ProvFL: Client-Driven Interpretability of Global Model Predictions in
Federated Learning
- URL: http://arxiv.org/abs/2312.13632v1
- Date: Thu, 21 Dec 2023 07:48:54 GMT
- Title: ProvFL: Client-Driven Interpretability of Global Model Predictions in
Federated Learning
- Authors: Waris Gill (1), Ali Anwar (2), Muhammad Ali Gulzar (1) ((1) Virginia
Tech, (2) University of Minnesota Twin Cities)
- Abstract summary: Federated Learning (FL) trains a collaborative machine learning model by aggregating multiple privately trained clients' models over several training rounds.
ProvFL is a fine-grained lineage capturing mechanism that tracks the flow of information between the individual participating clients in FL and the final global model.
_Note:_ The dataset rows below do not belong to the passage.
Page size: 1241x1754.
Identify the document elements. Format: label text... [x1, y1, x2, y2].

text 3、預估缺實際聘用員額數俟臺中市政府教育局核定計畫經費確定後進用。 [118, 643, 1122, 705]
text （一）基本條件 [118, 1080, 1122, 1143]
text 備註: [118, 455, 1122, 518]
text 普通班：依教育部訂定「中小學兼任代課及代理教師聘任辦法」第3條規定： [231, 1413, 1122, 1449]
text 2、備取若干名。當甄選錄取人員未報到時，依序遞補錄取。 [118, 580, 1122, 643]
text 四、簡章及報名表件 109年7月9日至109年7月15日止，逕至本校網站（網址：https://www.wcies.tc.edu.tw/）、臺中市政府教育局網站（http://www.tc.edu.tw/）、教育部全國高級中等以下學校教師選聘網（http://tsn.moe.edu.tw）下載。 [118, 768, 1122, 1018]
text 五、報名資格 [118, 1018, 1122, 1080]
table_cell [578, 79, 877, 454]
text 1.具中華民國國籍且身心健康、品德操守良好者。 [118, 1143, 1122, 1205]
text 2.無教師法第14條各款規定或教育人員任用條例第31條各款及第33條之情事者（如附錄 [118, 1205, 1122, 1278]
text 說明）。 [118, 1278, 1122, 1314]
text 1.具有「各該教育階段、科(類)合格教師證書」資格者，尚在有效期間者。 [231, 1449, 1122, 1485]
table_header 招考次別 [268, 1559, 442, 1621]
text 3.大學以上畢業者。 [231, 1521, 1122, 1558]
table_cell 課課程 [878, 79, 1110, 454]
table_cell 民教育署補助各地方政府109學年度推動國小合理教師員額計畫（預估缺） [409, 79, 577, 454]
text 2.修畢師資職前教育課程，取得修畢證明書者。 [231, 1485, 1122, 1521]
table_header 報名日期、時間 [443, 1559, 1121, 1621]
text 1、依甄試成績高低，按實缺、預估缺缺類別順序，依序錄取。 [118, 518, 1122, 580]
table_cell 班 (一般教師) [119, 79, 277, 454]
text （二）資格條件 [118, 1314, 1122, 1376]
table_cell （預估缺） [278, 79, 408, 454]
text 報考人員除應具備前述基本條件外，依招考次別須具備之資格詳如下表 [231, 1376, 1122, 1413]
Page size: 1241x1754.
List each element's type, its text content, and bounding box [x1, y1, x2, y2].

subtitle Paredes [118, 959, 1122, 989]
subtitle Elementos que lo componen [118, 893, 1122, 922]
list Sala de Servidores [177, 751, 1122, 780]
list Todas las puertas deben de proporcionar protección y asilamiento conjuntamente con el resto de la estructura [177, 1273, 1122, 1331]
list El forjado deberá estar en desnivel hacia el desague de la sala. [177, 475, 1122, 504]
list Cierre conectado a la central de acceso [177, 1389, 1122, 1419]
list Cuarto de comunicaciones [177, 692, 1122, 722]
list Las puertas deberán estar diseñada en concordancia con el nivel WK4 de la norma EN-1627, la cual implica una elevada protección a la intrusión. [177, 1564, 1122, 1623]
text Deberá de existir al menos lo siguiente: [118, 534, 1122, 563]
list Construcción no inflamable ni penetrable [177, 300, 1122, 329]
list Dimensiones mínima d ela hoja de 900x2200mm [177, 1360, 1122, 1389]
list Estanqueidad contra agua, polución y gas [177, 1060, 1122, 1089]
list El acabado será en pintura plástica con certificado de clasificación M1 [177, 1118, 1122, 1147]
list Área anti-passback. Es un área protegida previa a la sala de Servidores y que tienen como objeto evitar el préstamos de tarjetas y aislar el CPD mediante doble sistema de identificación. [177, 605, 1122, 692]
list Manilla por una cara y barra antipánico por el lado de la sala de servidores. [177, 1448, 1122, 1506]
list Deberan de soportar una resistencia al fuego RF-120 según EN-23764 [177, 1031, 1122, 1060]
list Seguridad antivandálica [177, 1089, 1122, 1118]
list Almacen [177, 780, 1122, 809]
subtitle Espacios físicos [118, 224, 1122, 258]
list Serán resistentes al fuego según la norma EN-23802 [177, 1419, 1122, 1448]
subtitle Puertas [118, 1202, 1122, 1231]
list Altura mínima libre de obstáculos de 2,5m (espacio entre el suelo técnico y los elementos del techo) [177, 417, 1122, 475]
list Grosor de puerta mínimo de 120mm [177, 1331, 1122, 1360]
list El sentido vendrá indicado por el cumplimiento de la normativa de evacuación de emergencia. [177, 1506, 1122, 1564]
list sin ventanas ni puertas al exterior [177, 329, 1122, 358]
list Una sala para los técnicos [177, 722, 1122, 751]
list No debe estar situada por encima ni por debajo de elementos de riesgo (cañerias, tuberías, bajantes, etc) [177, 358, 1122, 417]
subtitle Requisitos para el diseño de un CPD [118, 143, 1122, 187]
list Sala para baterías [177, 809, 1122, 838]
ProvFL outperforms the state-of-the-art FL fault localization approach by an average margin of 50%.
- Score: 0.0
- License: http://creativecommons.org/licenses/by/4.0/
- Abstract: Federated Learning (FL) trains a collaborative machine learning model by
aggregating multiple privately trained clients' models over several training
rounds. Such a long, continuous action of model aggregations poses significant
challenges in reasoning about the origin and composition of such a global
model. Regardless of the quality of the global model or if it has a fault,
understanding the model's origin is equally important for debugging,
interpretability, and explainability in federated learning. FL application
developers often question: (1) what clients contributed towards a global model
and (2) if a global model predicts a label, which clients are responsible for
it?
We introduce, neuron provenance, a fine-grained lineage capturing mechanism
that tracks the flow of information between the individual participating
clients in FL and the final global model. We operationalize this concept in
ProvFL that functions on two key principles. First, recognizing that monitoring
every neuron of every client's model statically is ineffective and noisy due to
the uninterpretable nature of individual neurons, ProvFL dynamically isolates
influential and sensitive neurons in the global model, significantly reducing
the search space. Second, as multiple clients' models are fused in each round
to form a global model, tracking each client's contribution becomes
challenging. ProvFL leverages the invertible nature of fusion algorithms to
precisely isolate each client's contribution derived from selected neurons.
When asked to localize the clients responsible for the given behavior (i.e.,
prediction) of the global model, ProvFL successfully localizes them with an
average provenance accuracy of 97%. Additionally, ProvFL outperforms the
state-of-the-art FL fault localization approach by an average margin of 50%.